Stop being so mysterious.

Oh, come on, Mom. Even you had to admit that the peddler's daughter was
pretty hot. Did you think Dad wouldn't notice? And once he noticed, what he
would try to do?

So he made a pass at your girlfriend. He made passes at everyone.

Forget it.

Or is the problem that he succeeded?

I said,
forget it.
I should have known better than to try to have a conversation with
you. I'm actually sorry you won't remember this one. Because I want it to stick.

How angry you are. You seemed to come here in a conciliatory frame of mind. And now you're burning bridges?

They'll be rebuilt. And reburned. The never-ending cycle.

Just be careful.

Why? Because you might just remember this time?

Yes. At some level, I believe you do remember these things.

He gets up and dusts something off his pants. His face changes, grows crafty. His voice is now quieter and more measured.

I think you do remember. Fiona does, too. Like what happened to Amanda.

I don't answer.

You
do
know, right now, don't you? That she is dead?

I nod.

He lowers his voice, comes even closer. Almost touching.

And do you know more than that? What
do
you remember?

Get out, I say.

Tell me
, he says. He is so close I can feel the warmth of his body.

I said, get out.

No. Not until you tell me.

I reach for the red button above my bed. He sees what I am fumbling for and his hand shoots out, grabs my wrist.

No,
he says.
You're going to deal with this.

I struggle to free myself, but his grip is strong. I give a sudden twist to my hand, free it, and slam the button. He gives a little shout of anger and grabs my wrist again, holds it against his hip. It hurts.
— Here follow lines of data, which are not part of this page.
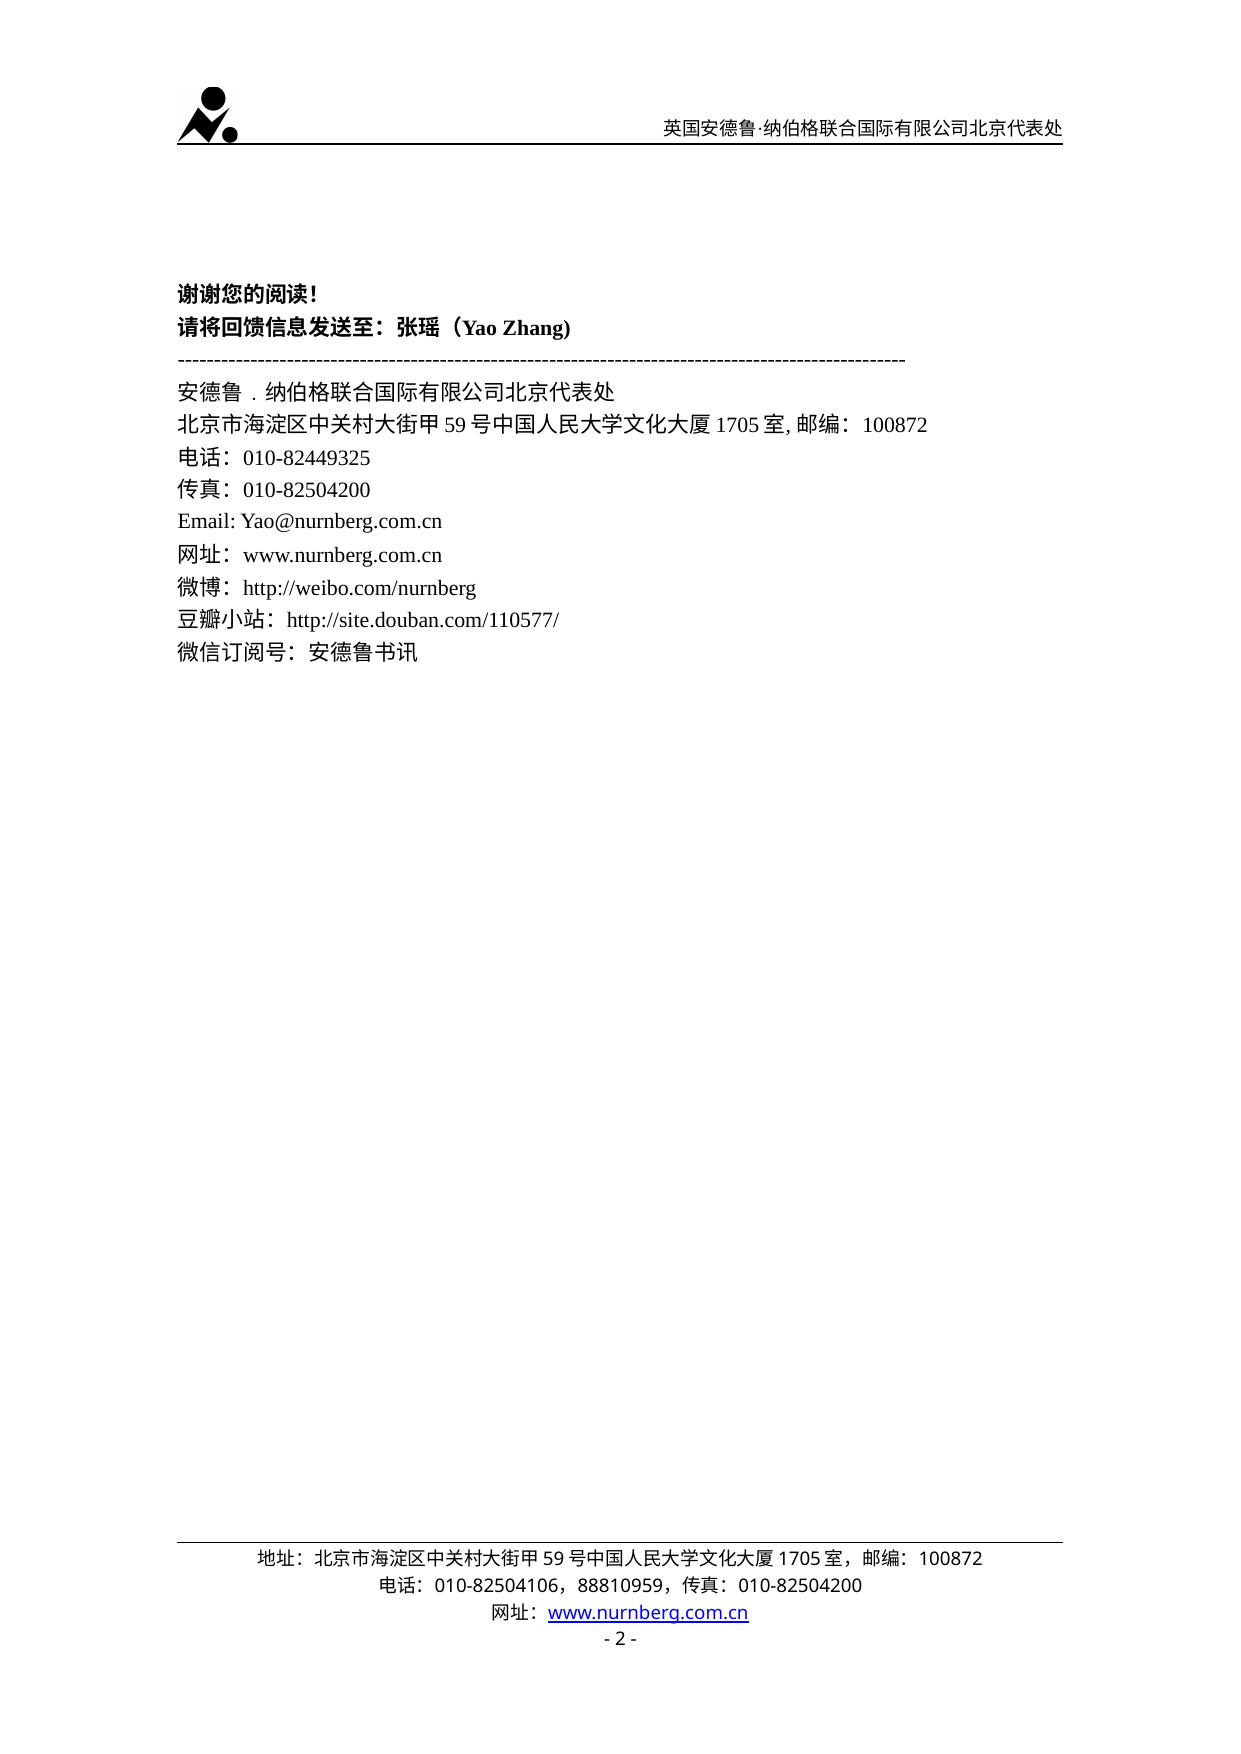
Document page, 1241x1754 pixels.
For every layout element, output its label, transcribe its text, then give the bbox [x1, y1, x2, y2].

text 微信订阅号：安德鲁书讯 [177, 634, 1063, 667]
text 请将回馈信息发送至：张瑶（Yao Zhang) [177, 309, 1063, 342]
text 谢谢您的阅读！ [177, 277, 1063, 309]
text 传真：010-82504200 Email: Yao@nurnberg.com.cn [177, 472, 1063, 537]
text 豆瓣小站：http://site.douban.com/110577/ [177, 602, 1063, 634]
text 网址：www.nurnberg.com.cn [177, 537, 1063, 569]
text 安德鲁﹒纳伯格联合国际有限公司北京代表处 北京市海淀区中关村大街甲59号中国人民大学文化大厦1705室, 邮编：100872 电话：010-82449325 [177, 374, 1063, 472]
text 微博：http://weibo.com/nurnberg [177, 569, 1063, 602]
text ---------------------------------------------------------------------------------------------------- [177, 342, 1063, 374]
picture [177, 87, 238, 143]
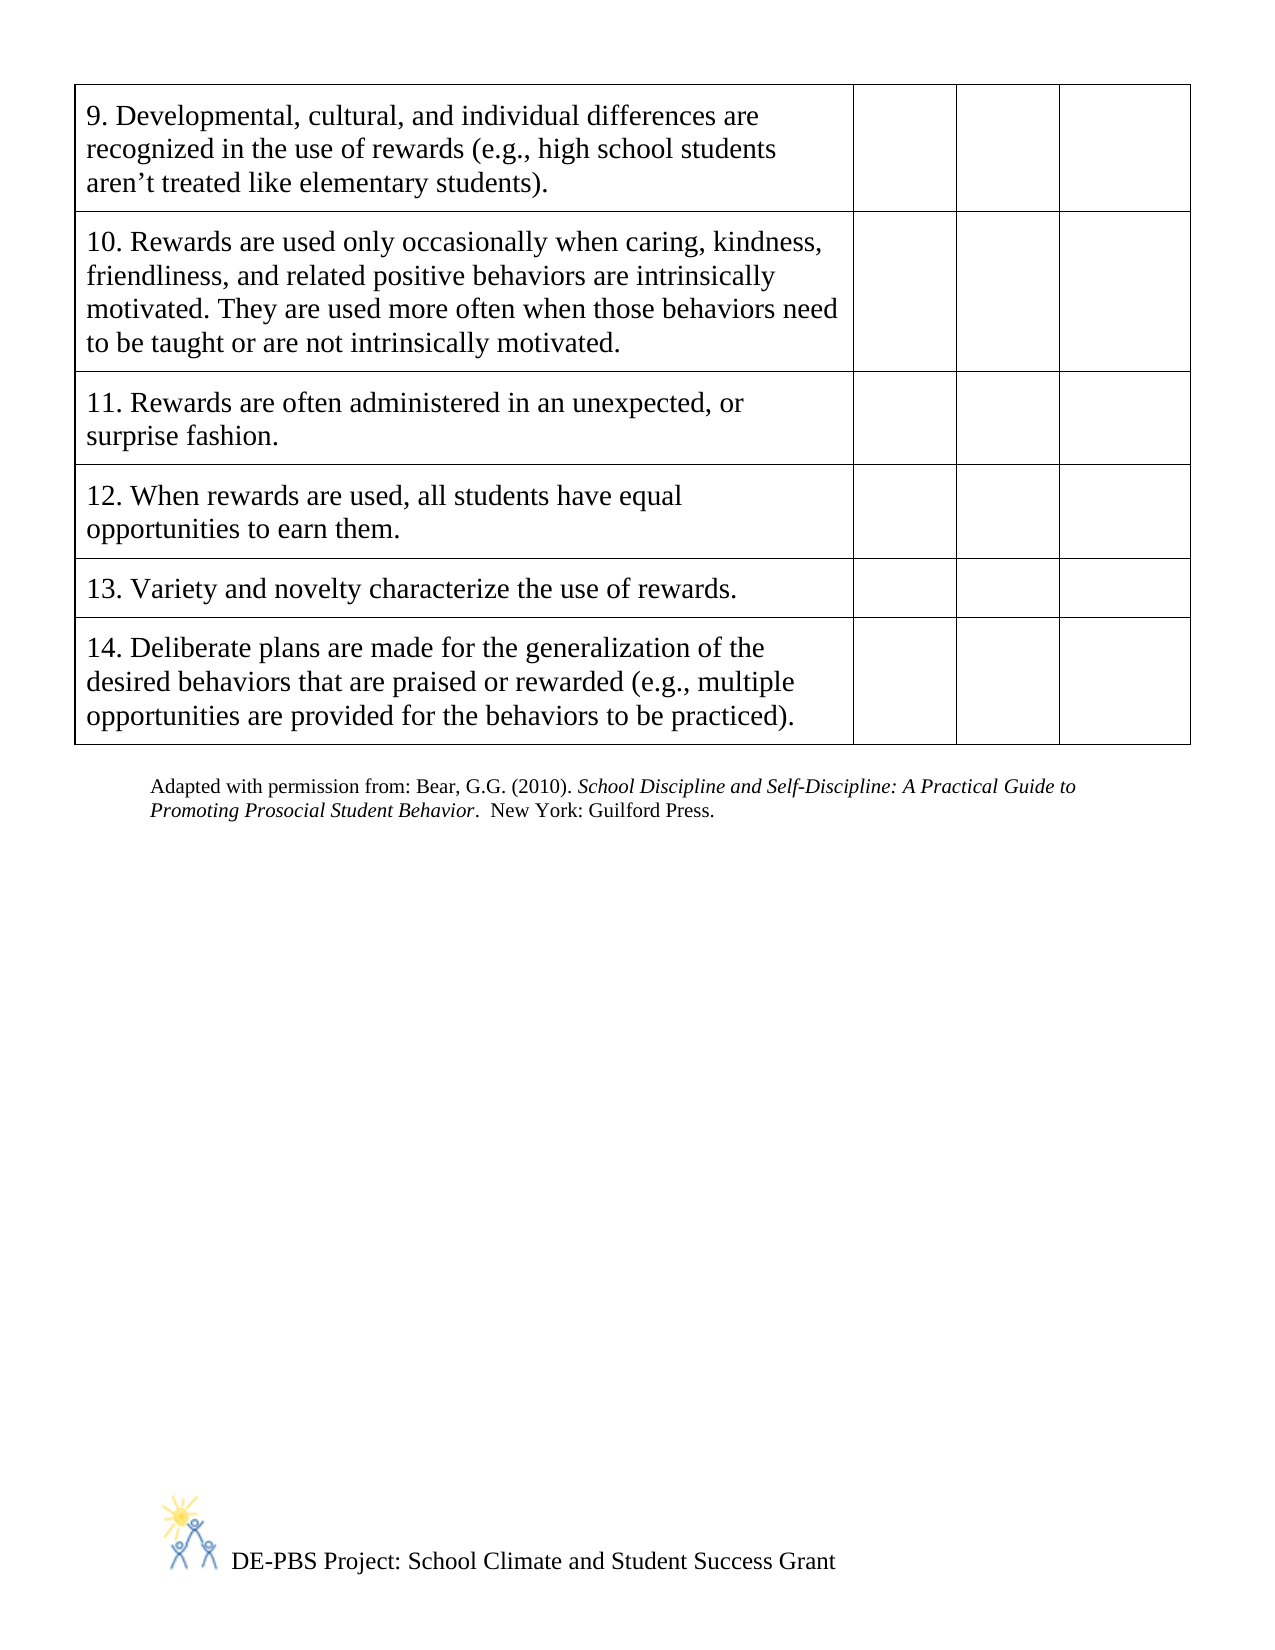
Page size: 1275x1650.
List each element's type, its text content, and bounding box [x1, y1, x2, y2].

table_cell 9. Developmental, cultural, and individual differences are recognized in the use of rewards (e.g., high school students aren’t treated like elementary students). [76, 85, 853, 211]
table_cell [1060, 372, 1190, 464]
table_cell [854, 85, 956, 211]
table_cell [854, 465, 956, 557]
table_cell [854, 618, 956, 744]
table_cell [1060, 85, 1190, 211]
table_cell [854, 372, 956, 464]
table_cell [854, 212, 956, 371]
table_cell [957, 85, 1059, 211]
table_cell [1060, 618, 1190, 744]
table_cell [1060, 465, 1190, 557]
table_cell [957, 465, 1059, 557]
picture [150, 1494, 232, 1570]
table_cell 11. Rewards are often administered in an unexpected, or surprise fashion. [76, 372, 853, 464]
table_cell 13. Variety and novelty characterize the use of rewards. [76, 559, 853, 617]
table_cell 14. Deliberate plans are made for the generalization of the desired behaviors that are praised or rewarded (e.g., multiple opportunities are provided for the behaviors to be practiced). [76, 618, 853, 744]
text Adapted with permission from: Bear, G.G. (2010). School Discipline and Self-Discipline: A Practical Guide to Promoting Prosocial Student Behavior. New York: Guilford Press. [150, 773, 1125, 822]
table_cell 10. Rewards are used only occasionally when caring, kindness, friendliness, and related positive behaviors are intrinsically motivated. They are used more often when those behaviors need to be taught or are not intrinsically motivated. [76, 212, 853, 371]
table_cell [957, 559, 1059, 617]
table_cell [1060, 559, 1190, 617]
table_cell [957, 212, 1059, 371]
table_cell [1060, 212, 1190, 371]
table_cell [854, 559, 956, 617]
table_cell 12. When rewards are used, all students have equal opportunities to earn them. [76, 465, 853, 557]
table_cell [957, 372, 1059, 464]
table_cell [957, 618, 1059, 744]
You know you're guilty, right? You know there's no way out. A confession won't
do any good at this point. It won't do
anyone
any good.

We hear running outside the room. He releases my wrist, stands back.

Out, I say.

Good-bye then,
he says. And he's gone.

My door is closed, but I am not alone. Although it is dim, I can see a shape flitting around the room. Dancing, even. As my eyes grow accustomed to the light, I can see that it's a young girl, thin, with spiky auburn hair, bending and shimmying, barely avoiding the furniture. Her arms are raised above her head, and her fingers are wiggling. She is clearly in high spirits. Manic, I would even say. But not a healthy state. Someone agitated beyond her ability to control it.